* WHAT THE TASK REQUIRES: Extract every line of the records that contains the string "locality", copying each line in full.

* RECORDS FOR THIS EXERCISE:
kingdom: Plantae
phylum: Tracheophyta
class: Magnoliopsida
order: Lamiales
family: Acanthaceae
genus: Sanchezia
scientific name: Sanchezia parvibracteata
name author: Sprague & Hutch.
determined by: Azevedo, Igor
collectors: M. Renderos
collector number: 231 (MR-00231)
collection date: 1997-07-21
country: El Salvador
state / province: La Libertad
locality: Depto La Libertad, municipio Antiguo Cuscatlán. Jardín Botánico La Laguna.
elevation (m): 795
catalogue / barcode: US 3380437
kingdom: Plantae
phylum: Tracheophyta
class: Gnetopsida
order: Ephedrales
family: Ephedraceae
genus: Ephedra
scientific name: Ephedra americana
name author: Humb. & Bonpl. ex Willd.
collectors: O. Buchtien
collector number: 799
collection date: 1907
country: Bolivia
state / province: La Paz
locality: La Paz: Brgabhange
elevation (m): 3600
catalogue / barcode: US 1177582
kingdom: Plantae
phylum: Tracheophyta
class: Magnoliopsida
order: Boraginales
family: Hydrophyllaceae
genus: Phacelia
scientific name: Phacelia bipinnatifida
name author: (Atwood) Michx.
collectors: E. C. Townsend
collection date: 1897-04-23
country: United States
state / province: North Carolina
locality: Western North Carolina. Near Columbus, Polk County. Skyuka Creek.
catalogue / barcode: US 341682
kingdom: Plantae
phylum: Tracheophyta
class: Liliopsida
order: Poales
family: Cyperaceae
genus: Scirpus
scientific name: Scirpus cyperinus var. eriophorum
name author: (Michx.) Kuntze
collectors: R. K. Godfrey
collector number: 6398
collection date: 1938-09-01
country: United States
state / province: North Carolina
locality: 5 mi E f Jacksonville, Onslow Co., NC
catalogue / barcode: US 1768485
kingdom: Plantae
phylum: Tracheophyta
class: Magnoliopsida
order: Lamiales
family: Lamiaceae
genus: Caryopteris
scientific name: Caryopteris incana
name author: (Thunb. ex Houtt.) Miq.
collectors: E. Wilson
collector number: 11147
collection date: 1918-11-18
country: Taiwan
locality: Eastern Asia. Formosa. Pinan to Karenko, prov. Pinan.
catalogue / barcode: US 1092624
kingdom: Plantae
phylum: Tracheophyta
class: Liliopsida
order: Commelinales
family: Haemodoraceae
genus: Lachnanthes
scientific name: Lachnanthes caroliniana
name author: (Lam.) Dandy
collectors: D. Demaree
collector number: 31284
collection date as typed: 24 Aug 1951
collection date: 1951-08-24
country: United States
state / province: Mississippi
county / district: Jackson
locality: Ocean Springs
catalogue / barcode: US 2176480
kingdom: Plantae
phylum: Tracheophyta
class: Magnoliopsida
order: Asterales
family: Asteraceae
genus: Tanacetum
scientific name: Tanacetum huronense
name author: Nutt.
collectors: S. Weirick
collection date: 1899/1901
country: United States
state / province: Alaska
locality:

* EXERCISE RESPONSE:
locality: Depto La Libertad, municipio Antiguo Cuscatlán. Jardín Botánico La Laguna.
locality: La Paz: Brgabhange
locality: Western North Carolina. Near Columbus, Polk County. Skyuka Creek.
locality: 5 mi E f Jacksonville, Onslow Co., NC
locality: Eastern Asia. Formosa. Pinan to Karenko, prov. Pinan.
locality: Ocean Springs
locality:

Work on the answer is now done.